One might say, would AIB not do this or would Bank of Ireland not be able to do this when it has taken so much of the State's money? That is simply not the case because the legacy of this is that between 1998 and 2007 bank lending increased by 500%. A total of 67% of that was in property and 14% in institutional lending. What was left for the real economy? They have no record of lending to the real economy. Why should we trust them now and say there has been such a change in culture that they will give up their aul sins and start lending to the real economy. There is not a shred of evidence for that.
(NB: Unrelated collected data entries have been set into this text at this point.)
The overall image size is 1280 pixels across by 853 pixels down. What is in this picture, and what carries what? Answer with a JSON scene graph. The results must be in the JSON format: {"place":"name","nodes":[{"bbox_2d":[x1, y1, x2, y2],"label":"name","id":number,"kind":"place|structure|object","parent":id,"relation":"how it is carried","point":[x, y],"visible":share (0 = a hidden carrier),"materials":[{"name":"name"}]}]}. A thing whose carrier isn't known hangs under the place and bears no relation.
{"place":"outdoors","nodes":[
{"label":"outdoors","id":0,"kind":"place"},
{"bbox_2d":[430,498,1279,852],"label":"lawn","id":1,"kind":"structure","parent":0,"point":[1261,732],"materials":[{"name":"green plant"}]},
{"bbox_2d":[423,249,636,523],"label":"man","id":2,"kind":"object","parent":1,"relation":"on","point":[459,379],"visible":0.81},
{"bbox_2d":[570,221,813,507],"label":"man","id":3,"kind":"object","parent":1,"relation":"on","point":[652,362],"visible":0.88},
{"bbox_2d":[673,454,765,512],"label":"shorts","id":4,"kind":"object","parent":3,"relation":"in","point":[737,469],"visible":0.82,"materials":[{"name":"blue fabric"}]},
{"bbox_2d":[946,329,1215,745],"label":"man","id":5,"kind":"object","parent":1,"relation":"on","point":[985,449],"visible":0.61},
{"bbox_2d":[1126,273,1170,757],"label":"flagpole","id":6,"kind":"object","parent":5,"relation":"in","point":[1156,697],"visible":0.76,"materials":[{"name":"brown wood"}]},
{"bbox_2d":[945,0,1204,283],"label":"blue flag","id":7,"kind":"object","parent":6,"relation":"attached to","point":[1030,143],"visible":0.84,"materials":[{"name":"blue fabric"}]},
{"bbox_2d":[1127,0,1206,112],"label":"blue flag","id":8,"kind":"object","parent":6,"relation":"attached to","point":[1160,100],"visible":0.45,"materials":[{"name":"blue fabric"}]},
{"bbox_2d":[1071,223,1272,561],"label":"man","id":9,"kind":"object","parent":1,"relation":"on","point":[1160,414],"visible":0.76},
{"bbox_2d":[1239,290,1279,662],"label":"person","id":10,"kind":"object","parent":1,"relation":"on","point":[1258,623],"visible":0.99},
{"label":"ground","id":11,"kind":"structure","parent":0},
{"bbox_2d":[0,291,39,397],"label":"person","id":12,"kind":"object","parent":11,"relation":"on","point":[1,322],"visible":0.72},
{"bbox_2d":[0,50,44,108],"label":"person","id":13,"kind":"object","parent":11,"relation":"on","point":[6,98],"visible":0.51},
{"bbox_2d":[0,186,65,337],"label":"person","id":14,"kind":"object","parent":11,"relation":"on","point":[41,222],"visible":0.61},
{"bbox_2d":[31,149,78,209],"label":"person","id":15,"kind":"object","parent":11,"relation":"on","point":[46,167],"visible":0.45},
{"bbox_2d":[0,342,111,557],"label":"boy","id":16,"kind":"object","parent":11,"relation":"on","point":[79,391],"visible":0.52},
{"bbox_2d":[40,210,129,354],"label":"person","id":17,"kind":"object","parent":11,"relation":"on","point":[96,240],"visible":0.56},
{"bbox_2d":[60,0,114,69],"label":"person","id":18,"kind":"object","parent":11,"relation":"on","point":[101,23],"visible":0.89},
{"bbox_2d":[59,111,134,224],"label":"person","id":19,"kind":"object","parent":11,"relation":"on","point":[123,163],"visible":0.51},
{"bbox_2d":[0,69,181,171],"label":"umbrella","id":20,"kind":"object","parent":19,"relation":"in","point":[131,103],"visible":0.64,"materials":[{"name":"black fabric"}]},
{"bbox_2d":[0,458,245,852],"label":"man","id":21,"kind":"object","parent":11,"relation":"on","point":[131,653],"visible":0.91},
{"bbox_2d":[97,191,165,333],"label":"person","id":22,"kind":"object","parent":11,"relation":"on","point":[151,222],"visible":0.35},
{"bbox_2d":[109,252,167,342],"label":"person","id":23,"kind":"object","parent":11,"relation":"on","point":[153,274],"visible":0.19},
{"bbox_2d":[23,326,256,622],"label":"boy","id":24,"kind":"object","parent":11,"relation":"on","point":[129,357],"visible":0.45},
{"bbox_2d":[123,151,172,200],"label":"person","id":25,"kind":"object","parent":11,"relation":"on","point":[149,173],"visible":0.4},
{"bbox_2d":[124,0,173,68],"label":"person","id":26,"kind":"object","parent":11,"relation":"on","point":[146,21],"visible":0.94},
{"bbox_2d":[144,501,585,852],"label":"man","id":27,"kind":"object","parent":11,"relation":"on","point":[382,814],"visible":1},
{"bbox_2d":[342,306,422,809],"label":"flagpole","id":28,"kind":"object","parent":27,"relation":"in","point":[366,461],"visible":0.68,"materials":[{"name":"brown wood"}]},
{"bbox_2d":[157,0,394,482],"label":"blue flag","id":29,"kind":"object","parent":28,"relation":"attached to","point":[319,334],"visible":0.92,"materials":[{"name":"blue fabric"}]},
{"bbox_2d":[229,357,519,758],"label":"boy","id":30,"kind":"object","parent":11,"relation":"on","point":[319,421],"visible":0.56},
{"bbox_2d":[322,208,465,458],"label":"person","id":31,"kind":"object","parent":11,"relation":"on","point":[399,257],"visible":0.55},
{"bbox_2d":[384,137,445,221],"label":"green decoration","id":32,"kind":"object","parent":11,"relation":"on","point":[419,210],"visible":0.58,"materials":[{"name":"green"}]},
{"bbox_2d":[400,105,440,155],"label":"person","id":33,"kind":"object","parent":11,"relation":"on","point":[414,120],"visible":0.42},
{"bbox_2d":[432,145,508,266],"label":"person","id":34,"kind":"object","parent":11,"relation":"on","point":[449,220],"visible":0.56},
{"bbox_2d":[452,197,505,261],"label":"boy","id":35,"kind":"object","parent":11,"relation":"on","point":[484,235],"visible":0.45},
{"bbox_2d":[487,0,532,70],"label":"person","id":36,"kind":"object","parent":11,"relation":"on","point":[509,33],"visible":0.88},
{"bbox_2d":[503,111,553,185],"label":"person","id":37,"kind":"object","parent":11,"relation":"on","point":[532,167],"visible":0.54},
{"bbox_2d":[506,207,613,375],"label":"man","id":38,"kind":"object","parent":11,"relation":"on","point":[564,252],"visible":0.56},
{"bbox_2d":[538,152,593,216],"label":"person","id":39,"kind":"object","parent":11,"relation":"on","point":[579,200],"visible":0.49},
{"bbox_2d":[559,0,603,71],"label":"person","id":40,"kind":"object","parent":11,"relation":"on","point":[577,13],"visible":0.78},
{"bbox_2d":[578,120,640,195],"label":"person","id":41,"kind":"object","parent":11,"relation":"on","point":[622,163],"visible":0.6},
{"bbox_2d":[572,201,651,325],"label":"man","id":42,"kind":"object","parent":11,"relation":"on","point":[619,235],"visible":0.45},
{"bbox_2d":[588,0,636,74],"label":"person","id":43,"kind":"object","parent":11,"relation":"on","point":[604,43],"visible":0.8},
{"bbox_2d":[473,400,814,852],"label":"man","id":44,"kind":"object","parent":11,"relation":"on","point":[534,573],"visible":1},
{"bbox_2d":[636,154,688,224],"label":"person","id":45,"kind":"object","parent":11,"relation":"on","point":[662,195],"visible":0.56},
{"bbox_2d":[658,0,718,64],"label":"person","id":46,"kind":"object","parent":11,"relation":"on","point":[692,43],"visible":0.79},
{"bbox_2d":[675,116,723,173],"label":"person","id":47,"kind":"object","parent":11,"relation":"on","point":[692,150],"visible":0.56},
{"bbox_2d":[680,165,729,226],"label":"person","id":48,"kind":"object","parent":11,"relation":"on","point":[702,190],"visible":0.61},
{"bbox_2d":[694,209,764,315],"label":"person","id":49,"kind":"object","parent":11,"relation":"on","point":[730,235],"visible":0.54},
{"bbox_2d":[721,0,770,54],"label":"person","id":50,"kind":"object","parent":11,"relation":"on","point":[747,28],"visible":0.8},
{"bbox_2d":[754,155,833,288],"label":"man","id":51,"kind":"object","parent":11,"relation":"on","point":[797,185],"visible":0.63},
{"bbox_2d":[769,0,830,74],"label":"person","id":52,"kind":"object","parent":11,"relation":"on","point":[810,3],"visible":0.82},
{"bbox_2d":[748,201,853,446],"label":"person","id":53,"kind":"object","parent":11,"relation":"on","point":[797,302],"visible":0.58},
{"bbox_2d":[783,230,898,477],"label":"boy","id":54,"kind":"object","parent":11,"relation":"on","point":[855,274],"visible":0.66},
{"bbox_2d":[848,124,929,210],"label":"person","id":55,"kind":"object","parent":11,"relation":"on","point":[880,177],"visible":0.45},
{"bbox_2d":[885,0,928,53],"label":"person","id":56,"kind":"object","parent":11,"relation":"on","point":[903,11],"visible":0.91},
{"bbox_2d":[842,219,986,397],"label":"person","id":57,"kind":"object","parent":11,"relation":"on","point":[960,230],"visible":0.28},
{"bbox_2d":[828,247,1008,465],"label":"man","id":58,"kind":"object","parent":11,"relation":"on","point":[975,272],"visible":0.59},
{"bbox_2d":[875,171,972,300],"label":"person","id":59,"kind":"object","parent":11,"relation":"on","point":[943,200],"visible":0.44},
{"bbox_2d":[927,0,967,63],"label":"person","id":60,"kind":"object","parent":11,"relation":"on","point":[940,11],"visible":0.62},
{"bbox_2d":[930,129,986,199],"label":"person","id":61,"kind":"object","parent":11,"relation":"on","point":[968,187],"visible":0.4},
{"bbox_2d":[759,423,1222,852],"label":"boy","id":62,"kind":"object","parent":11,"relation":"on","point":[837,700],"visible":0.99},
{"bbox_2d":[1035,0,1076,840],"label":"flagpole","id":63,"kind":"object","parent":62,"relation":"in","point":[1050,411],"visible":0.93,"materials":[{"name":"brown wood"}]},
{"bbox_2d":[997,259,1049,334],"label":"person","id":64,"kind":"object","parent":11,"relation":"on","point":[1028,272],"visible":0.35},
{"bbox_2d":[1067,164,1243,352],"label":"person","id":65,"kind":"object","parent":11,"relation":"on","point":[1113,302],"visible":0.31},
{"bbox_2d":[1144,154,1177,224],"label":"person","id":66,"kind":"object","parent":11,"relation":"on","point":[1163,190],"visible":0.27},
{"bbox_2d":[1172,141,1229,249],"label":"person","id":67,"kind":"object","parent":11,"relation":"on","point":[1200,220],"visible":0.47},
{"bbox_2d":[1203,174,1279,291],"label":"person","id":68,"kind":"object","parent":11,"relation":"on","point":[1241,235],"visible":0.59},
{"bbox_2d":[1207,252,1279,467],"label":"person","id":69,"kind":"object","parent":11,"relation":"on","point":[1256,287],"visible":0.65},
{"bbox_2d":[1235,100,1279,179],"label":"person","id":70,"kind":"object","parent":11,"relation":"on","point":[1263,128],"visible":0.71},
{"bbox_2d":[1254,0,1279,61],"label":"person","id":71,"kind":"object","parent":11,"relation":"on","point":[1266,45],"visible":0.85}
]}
The Members should not just believe me on this issue. Deputy Gilmore, the leader of the Labour Party, in moving our motion last night, quoted the Governor of the Central Bank who stated:

I think it's fair to say – and what data we have seem to bear this out – that banks in Ireland reacted to their own difficulties and to the downturn by greatly reducing their risk appetite. Some of this was a necessary adjustment, but the result has been limited availability of credit for start-up firms and SMEs. Indeed, I have the impression that, during the years of property-based lending, the banks have lost their edge in small business lending.

This is the alternative to our motion. The result of what the banks did at that time was to make it impossible for people to put a roof over their heads because, for example, the ratio of the average gross salary to lending had increased to approximately eight or nine to one at a time when most European comparisons state that one has unaffordable housing when that ratio is 3:1. The choice tonight is to address in the short term the unemployment problem directly and immediately by way of the Labour Party proposal of a strategic investment bank or accept that the banks have all converted now and that if we wait long enough they will repair themselves. Such nonsense.